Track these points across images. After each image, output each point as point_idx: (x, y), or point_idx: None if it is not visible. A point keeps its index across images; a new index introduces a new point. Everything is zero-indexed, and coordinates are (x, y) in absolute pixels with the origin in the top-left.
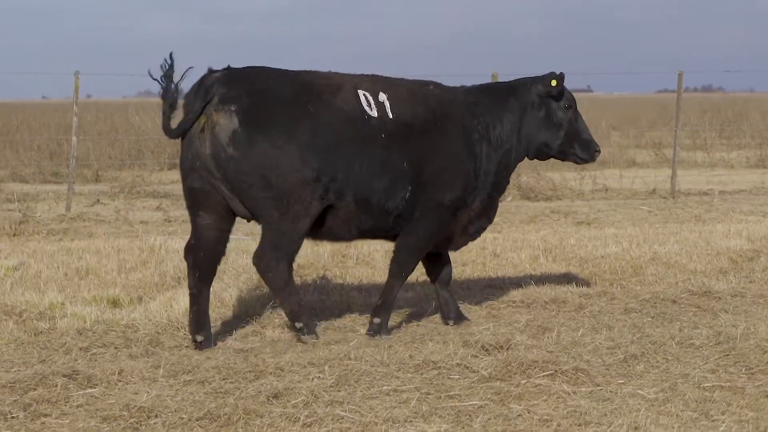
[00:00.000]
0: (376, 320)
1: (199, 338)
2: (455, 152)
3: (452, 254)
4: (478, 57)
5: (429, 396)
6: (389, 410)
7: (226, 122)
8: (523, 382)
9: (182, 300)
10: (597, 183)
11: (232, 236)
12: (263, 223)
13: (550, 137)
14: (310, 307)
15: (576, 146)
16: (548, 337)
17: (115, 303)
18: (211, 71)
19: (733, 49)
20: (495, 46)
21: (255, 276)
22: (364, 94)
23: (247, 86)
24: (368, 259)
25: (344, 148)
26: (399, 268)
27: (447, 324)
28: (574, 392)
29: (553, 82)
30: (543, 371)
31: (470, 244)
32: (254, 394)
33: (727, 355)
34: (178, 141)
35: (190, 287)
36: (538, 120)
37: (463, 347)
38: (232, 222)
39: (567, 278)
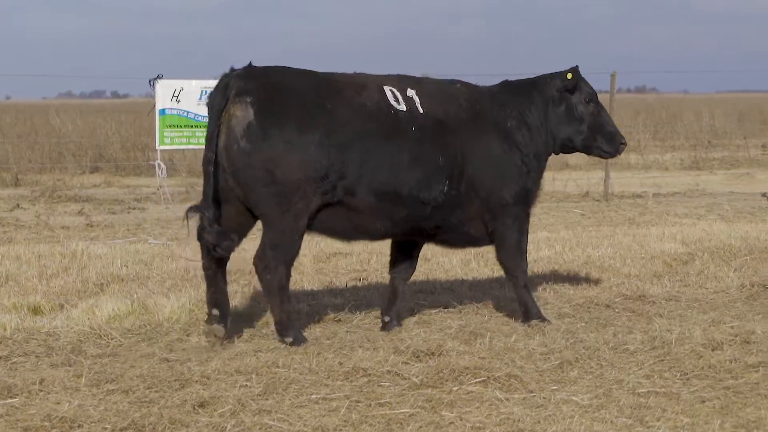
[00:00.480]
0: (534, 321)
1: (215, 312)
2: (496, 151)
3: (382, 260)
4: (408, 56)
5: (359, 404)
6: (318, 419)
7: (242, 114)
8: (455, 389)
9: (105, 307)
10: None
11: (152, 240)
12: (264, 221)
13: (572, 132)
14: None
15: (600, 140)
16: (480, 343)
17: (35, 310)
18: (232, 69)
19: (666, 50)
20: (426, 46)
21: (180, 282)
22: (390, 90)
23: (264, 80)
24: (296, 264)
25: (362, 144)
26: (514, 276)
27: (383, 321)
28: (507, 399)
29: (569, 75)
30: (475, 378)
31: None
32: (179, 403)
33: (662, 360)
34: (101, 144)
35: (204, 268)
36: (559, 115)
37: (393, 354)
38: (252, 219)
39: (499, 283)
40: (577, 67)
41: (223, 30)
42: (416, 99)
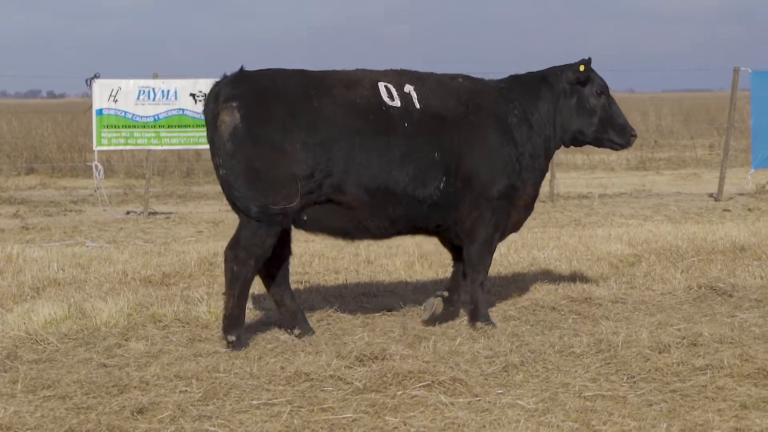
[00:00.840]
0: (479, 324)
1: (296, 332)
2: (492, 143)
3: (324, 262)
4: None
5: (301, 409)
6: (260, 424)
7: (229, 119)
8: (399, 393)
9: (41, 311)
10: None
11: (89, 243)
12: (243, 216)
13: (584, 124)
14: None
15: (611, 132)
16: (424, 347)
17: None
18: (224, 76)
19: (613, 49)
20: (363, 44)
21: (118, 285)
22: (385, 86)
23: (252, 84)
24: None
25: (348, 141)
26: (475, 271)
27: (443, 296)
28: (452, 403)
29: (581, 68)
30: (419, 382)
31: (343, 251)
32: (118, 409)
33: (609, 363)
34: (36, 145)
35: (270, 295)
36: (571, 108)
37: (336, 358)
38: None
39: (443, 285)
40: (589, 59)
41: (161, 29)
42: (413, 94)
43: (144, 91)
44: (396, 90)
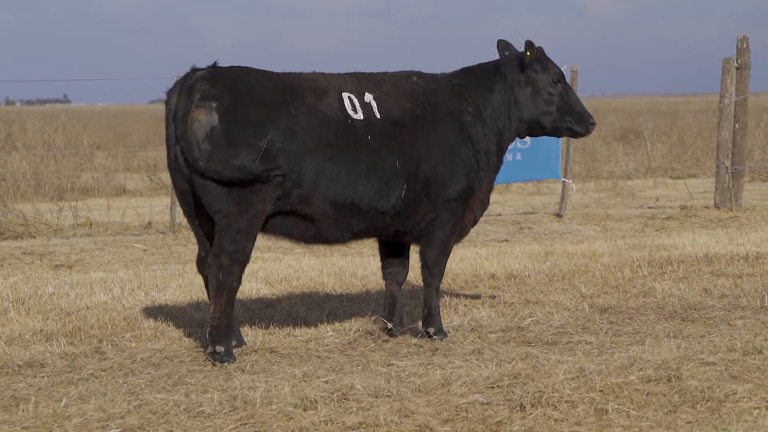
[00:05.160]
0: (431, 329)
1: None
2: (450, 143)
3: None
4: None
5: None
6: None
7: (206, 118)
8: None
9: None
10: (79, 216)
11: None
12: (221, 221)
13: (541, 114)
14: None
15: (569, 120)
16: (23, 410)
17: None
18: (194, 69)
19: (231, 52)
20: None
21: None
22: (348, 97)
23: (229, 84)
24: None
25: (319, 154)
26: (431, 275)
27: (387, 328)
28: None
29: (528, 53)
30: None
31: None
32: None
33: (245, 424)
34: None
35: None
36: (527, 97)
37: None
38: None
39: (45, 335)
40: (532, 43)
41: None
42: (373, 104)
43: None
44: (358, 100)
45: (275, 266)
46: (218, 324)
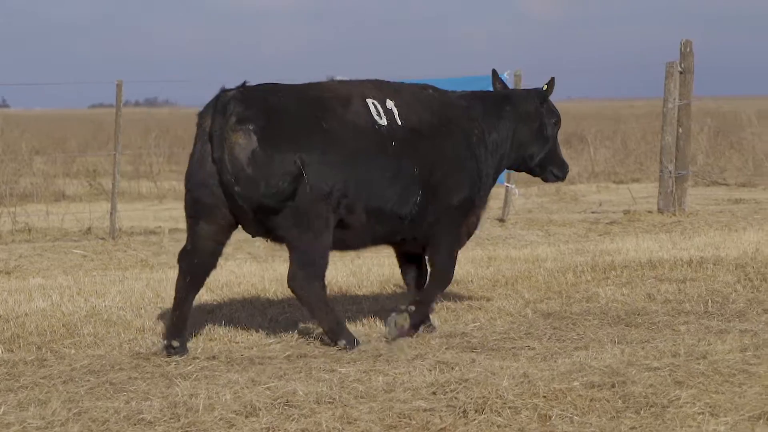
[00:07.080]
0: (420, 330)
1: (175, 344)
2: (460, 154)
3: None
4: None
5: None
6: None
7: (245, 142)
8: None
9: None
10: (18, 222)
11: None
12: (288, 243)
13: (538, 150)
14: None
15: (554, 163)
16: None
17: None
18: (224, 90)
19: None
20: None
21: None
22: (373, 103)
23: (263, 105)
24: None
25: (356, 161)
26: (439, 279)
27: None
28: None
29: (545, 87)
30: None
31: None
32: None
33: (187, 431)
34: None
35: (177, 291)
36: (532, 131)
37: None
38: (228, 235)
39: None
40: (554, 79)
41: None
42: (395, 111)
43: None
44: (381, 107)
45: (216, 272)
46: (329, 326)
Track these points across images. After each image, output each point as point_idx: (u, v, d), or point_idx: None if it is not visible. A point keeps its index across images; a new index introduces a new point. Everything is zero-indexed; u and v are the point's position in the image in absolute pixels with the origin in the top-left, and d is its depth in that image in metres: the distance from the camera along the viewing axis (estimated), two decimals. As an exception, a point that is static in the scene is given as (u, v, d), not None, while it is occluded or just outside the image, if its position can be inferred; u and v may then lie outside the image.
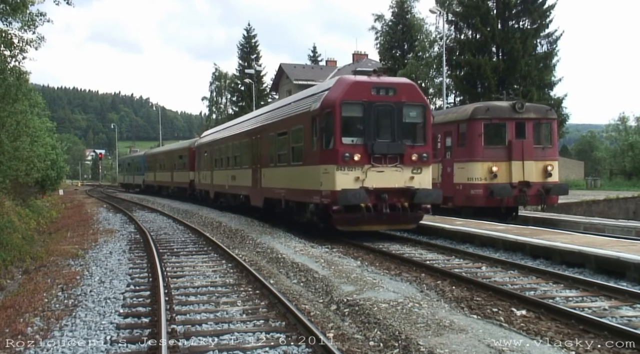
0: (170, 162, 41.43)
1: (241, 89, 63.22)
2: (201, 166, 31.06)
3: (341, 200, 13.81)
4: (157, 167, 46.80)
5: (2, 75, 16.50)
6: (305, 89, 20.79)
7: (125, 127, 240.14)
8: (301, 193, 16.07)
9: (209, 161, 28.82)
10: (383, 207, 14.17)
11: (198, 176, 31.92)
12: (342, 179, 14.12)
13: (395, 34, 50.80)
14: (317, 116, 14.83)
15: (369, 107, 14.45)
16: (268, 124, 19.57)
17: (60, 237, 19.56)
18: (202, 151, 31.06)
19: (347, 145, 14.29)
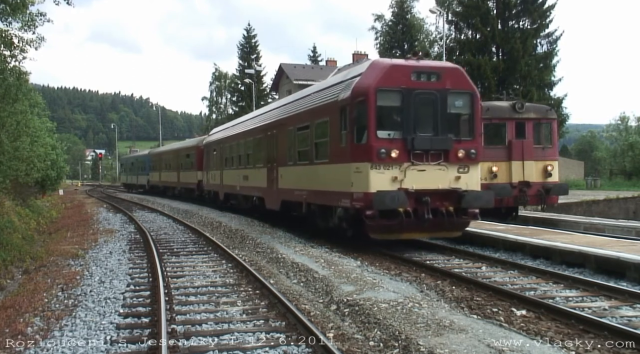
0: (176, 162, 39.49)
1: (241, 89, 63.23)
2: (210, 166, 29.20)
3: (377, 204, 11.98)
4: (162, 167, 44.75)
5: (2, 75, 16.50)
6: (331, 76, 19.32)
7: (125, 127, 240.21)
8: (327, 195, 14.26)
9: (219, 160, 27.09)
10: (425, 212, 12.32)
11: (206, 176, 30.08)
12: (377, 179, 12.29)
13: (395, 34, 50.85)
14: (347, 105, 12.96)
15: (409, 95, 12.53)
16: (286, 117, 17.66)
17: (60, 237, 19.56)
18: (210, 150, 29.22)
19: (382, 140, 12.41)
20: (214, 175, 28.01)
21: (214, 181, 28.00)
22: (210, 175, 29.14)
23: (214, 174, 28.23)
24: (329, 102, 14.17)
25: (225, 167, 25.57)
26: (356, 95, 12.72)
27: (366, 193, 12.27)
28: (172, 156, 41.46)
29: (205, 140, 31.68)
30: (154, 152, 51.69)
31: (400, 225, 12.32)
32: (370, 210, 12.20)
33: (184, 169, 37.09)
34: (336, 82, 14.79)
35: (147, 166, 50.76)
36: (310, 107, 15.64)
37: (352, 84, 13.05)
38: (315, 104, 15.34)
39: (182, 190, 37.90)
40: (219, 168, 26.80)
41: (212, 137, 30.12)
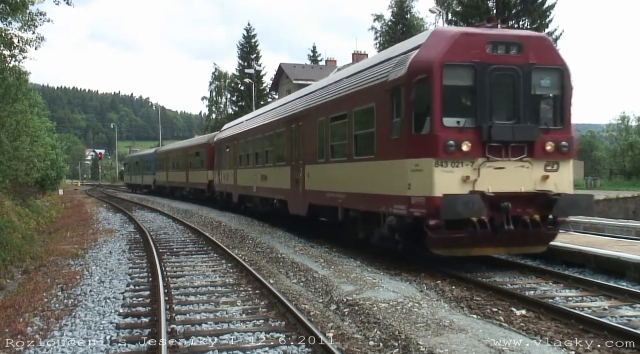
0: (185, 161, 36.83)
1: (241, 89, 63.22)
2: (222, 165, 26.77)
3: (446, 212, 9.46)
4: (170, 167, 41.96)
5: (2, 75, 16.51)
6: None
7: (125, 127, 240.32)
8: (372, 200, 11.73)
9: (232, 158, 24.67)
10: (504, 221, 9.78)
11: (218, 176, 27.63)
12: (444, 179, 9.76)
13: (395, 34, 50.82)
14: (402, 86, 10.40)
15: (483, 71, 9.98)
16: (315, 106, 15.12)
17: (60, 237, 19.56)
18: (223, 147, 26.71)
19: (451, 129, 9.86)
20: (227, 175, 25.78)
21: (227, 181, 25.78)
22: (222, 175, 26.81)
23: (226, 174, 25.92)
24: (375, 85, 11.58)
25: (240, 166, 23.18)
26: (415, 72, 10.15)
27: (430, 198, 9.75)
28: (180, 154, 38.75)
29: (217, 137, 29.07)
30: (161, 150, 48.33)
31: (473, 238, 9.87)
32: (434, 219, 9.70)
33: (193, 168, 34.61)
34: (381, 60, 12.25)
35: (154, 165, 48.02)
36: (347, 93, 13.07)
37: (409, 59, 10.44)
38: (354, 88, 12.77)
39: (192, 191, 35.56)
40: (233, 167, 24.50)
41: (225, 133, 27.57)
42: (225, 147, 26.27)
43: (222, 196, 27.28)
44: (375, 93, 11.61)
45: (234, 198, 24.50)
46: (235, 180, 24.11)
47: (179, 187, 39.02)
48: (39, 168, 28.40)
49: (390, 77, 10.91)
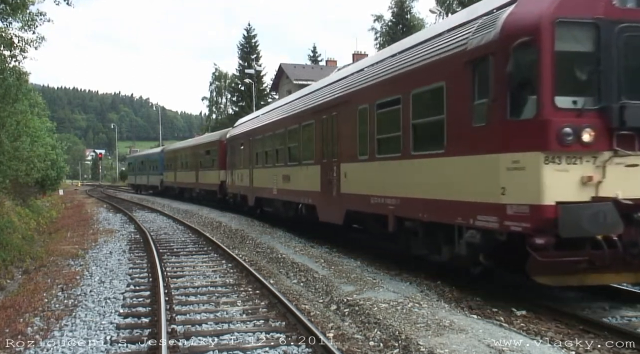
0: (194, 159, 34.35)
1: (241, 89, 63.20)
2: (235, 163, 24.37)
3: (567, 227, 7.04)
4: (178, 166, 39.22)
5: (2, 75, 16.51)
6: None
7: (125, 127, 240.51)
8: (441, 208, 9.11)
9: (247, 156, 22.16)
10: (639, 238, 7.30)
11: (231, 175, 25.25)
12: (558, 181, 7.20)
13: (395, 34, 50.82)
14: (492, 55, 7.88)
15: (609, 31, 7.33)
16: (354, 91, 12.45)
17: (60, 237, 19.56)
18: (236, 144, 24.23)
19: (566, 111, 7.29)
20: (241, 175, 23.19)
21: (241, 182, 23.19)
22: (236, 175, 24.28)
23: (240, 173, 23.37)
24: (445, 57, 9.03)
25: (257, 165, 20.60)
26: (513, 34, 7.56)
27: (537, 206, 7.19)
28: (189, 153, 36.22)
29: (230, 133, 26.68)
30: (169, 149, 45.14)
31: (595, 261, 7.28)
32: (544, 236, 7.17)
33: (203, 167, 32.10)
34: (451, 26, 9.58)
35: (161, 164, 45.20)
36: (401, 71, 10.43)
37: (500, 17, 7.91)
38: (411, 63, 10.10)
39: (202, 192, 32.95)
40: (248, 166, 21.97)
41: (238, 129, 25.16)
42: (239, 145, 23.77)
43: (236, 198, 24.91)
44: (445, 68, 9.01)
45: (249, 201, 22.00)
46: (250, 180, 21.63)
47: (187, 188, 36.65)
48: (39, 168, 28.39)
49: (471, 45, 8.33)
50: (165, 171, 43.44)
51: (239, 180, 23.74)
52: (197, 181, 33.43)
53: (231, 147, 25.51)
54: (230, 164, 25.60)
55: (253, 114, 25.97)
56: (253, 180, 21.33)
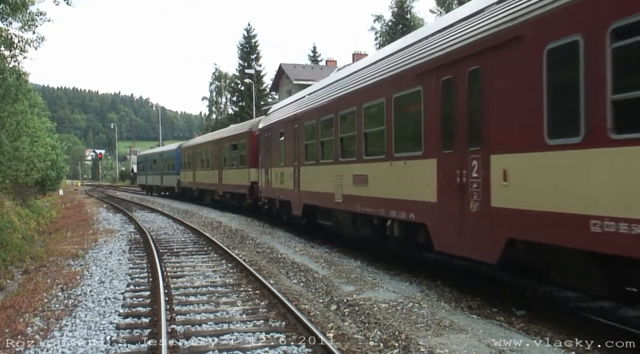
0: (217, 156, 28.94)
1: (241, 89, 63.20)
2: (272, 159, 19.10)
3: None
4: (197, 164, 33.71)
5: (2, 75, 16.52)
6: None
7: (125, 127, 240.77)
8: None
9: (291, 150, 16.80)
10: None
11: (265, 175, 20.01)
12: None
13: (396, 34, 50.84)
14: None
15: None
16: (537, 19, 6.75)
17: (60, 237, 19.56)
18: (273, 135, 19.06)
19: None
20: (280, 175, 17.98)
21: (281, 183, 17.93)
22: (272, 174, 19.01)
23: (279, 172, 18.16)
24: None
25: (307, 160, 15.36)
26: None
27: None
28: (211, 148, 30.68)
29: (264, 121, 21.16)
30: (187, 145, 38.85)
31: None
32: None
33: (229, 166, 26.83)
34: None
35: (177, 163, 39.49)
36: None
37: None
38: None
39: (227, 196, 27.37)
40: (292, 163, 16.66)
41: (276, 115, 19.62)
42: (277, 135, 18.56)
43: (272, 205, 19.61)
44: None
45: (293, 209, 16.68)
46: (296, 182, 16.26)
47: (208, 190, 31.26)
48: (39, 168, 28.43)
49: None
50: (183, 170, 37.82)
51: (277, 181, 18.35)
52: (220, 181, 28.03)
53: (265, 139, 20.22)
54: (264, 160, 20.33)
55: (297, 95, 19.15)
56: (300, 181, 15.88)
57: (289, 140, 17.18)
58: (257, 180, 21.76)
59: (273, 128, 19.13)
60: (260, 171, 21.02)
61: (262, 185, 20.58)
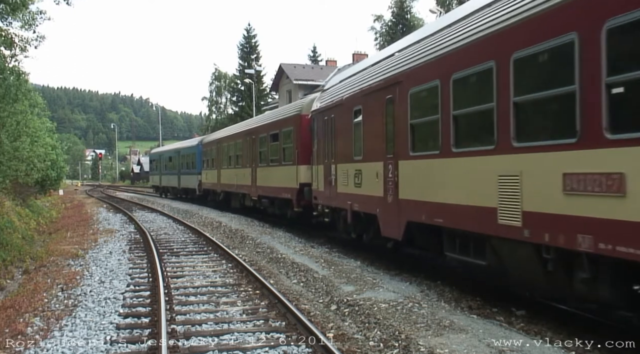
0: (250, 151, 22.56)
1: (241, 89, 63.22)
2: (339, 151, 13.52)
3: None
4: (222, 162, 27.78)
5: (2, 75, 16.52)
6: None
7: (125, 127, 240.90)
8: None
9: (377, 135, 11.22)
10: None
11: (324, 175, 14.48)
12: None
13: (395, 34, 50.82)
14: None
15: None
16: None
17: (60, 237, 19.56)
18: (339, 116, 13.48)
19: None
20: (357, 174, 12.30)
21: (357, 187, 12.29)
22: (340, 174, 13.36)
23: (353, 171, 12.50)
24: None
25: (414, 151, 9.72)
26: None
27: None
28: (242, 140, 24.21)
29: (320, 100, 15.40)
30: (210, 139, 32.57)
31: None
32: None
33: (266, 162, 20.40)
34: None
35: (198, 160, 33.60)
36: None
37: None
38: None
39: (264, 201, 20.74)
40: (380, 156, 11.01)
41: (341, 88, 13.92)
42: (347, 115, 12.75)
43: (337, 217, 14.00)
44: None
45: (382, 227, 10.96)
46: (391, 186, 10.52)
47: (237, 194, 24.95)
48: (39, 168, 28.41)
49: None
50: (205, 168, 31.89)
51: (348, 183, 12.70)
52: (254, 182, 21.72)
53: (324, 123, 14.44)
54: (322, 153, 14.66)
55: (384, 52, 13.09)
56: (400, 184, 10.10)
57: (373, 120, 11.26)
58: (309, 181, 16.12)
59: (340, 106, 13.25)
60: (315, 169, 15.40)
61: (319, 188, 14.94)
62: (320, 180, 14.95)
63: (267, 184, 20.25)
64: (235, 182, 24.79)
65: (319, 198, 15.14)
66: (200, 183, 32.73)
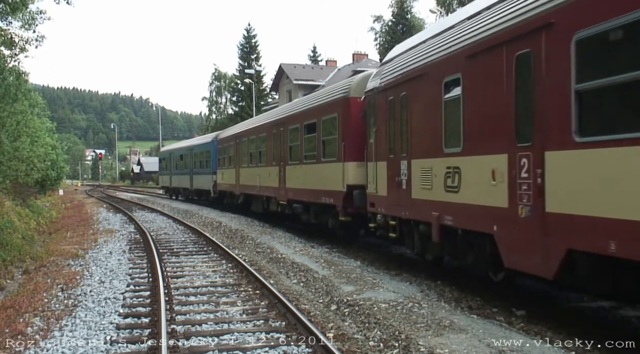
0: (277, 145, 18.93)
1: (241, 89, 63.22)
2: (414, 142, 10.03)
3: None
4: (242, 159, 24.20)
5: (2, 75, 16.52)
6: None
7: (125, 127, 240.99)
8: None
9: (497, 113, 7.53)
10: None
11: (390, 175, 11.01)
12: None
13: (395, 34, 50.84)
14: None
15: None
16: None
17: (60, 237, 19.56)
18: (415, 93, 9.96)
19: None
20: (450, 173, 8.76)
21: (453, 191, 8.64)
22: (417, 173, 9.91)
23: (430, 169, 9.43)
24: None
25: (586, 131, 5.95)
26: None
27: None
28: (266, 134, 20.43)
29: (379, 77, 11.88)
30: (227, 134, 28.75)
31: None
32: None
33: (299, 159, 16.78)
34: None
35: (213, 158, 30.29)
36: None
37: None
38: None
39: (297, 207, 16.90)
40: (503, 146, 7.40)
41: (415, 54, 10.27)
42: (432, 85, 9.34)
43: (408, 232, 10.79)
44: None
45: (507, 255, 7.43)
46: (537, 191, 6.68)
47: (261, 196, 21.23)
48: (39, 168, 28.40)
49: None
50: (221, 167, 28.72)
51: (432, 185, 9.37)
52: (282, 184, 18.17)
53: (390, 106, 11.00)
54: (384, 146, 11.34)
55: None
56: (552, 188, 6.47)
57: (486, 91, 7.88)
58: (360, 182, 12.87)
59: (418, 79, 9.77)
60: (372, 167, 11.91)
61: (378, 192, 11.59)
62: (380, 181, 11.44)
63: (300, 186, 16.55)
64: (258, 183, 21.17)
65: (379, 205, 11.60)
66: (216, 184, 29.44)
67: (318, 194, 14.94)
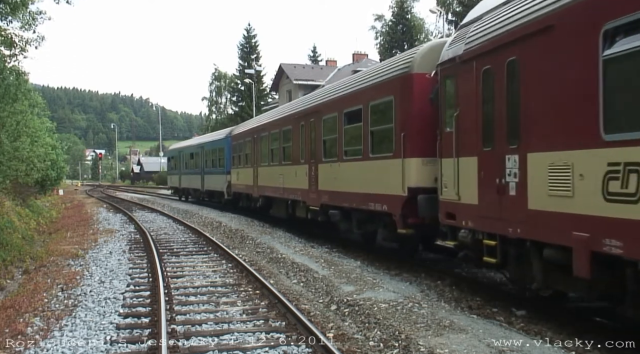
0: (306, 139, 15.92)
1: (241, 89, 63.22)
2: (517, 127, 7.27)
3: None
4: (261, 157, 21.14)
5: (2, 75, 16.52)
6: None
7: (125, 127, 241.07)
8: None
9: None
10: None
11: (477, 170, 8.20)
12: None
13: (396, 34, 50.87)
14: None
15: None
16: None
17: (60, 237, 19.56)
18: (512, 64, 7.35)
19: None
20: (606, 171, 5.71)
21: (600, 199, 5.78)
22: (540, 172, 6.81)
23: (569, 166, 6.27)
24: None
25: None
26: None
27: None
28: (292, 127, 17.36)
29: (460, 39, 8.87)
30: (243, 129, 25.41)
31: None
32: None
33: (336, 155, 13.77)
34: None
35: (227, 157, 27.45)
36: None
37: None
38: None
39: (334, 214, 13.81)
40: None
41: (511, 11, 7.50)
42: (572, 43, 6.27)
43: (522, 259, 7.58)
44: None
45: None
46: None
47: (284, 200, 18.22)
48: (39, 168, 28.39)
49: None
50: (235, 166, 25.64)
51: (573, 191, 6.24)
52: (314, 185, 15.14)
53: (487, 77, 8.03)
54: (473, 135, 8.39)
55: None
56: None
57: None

- - -

- [YOUR ASSIGNMENT]: Please write out only the material above, exactly, from its first line through the line that contains "19: (733, 49)", and include no pictures.

- [EXERCISE ANSWER]:
Track these points across images. After each image, output each point as point_idx: (x, y), or point_idx: None if it is not visible. A point keeps its index across images; a new index introduces a new point. Everything is zero-indexed, and coordinates are (x, y) in absolute pixels with the origin in the top-left.
[00:00.000]
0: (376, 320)
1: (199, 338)
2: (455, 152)
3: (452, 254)
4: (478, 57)
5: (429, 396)
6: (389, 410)
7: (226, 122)
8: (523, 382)
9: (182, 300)
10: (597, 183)
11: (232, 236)
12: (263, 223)
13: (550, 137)
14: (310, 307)
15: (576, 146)
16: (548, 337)
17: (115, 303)
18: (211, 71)
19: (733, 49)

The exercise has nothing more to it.